In Colorado, Rule of Civil Procedure Rule 38 speaks to it. Well, sorta, anyway. What the rule provides, in relevant part, is that “any party may demand a trial but jury of any issue triable by jury…” Um… OK? But what “issues are triable by a jury?”

It comes down to the Colorado Constitution and an understanding of the distinction between the law of law and the law of equity. Whether or not you are entitled to a jury trial depends on what type of relief the plaintiff is seeking.The main distinction that determines whether a person is entitled to a jury trial in a civil case is whether the action is seeking legal or equitable relief.

The schism between the two derives from the English common law from which our own legal system was spawned where there were previously two different court systems: courts of equity and courts of law. Modernly, however, most U.S. courts, including those of Colorado, are courts of “general jurisdiction” that hear cases in both equity and law. But, even courts of general jurisdiction still look to whether an action requests equitable relief or relief in law for determining whether a party has a right to a jury trial.

The main difference between cases in equity and in law is the type of relief requested. Speaking broadly, a lawsuit in “equity” seeks non-monetary relief — for example, an injunction or order from the court requiring a person take or stop a certain action. In lawsuits seeking equitable relief, there is no right to a jury trial. Accordingly, these types of cases are tried to the judge. In contrast, lawsuits based in law typically request money damages and the parties are entitled to jury trials in such cases.

The authority for all this comes from the Colorado Constitution, specifically Article 11, Section 23, which provides that “the right of trial by jury shall remain inviolate in criminal cases; but a jury in civil cases in all courts…, may consist of less than 12 persons, as may be prescribed by law.”

Under Colorado law, the right to a jury trial in civil cases is limited to cases:

  • Where a trial by jury is provided by constitution or by statute
  • In actions for the recovery of specific real or personal property
  • In actions for money claimed due on a contract or for breach of contract
  • And in actions for injuries to person or property

So what about this less-than-12-jurors stuff?

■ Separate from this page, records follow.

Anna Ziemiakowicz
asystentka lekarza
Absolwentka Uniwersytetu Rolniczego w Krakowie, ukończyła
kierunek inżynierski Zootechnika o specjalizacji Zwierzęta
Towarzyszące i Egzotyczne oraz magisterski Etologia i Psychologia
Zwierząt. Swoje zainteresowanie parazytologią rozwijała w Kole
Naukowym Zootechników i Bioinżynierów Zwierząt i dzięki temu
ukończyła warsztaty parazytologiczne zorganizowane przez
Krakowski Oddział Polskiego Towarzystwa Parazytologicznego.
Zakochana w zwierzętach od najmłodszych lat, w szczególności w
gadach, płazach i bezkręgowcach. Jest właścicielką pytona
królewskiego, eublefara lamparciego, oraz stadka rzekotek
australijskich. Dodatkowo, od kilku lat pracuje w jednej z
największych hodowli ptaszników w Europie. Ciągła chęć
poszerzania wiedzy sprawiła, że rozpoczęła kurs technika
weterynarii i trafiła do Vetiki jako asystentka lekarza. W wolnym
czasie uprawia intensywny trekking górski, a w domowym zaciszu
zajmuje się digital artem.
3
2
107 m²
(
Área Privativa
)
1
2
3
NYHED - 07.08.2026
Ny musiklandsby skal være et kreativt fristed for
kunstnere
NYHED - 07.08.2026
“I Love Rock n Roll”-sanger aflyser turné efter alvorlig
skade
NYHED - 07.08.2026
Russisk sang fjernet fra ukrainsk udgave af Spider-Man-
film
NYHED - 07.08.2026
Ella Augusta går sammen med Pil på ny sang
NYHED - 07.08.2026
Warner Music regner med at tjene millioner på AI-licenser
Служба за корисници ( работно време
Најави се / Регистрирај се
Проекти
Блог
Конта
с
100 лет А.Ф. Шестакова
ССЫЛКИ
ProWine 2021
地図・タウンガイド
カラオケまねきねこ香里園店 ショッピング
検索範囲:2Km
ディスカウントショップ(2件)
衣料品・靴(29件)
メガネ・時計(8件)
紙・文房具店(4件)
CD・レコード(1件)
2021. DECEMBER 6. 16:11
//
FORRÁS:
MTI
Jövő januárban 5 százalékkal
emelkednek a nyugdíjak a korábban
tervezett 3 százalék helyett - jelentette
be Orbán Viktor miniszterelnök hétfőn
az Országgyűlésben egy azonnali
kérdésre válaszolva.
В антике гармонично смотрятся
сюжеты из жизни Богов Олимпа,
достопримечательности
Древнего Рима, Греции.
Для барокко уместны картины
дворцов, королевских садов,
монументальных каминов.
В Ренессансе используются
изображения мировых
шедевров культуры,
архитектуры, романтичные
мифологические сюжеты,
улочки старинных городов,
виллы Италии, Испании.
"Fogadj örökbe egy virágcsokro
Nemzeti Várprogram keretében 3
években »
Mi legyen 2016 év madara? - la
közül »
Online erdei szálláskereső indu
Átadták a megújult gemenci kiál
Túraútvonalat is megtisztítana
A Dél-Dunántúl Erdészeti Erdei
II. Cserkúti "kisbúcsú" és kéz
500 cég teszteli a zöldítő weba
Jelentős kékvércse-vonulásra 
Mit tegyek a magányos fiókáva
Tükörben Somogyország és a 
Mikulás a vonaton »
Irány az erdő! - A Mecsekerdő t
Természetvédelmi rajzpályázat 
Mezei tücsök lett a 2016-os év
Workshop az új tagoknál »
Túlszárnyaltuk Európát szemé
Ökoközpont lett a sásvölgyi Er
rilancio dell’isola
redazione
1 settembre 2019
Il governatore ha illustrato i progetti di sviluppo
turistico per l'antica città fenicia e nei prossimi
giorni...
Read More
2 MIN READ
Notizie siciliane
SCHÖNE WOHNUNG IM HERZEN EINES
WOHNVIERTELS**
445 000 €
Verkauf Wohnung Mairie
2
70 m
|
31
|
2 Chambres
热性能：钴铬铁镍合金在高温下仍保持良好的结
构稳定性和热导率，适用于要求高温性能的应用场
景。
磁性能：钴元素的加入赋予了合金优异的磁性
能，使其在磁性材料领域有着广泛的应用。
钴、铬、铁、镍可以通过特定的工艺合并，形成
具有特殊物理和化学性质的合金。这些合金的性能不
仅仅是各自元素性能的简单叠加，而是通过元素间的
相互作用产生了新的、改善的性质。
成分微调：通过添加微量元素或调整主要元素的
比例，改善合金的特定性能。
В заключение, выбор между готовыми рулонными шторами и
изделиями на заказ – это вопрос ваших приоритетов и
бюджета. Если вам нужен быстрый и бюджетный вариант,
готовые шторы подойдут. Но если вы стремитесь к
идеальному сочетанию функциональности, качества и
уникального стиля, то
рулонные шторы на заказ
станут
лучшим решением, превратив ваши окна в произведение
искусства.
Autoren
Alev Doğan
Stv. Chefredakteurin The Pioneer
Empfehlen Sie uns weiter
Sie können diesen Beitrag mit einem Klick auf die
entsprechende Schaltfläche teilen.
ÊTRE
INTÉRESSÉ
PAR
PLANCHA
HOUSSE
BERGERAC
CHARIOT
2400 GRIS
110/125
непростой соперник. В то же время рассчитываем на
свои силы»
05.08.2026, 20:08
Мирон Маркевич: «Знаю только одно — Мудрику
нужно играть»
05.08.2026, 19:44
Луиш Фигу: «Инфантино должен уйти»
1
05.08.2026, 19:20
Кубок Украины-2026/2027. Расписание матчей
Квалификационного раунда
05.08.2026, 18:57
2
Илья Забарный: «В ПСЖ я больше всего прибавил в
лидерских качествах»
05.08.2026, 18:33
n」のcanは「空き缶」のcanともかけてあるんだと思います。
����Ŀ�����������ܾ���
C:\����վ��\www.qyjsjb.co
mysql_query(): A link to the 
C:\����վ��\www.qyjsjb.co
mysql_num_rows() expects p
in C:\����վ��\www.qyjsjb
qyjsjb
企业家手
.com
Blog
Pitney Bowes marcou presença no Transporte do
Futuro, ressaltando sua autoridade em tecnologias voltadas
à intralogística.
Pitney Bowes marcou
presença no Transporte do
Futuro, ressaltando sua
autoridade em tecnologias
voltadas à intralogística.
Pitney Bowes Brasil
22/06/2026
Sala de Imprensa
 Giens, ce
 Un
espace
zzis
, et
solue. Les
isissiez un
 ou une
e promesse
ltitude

Every person accused of a felony in both the federal courts and in those of the state of Colorado has the right to be tried by a jury of 12 whose verdict must be unanimous. Every person accused of a misdemeanor in Colorado is entitled to be tried by a jury of six. In civil cases, in Colorado, as a matter or efficiency, economy, and frankly some interpretation, the number of jurors is also six. In federal court, the number may be six or 12.

So … do you always get what you want?

Hmmm. Sometimes, when it comes to juries, you just might find you get what you need.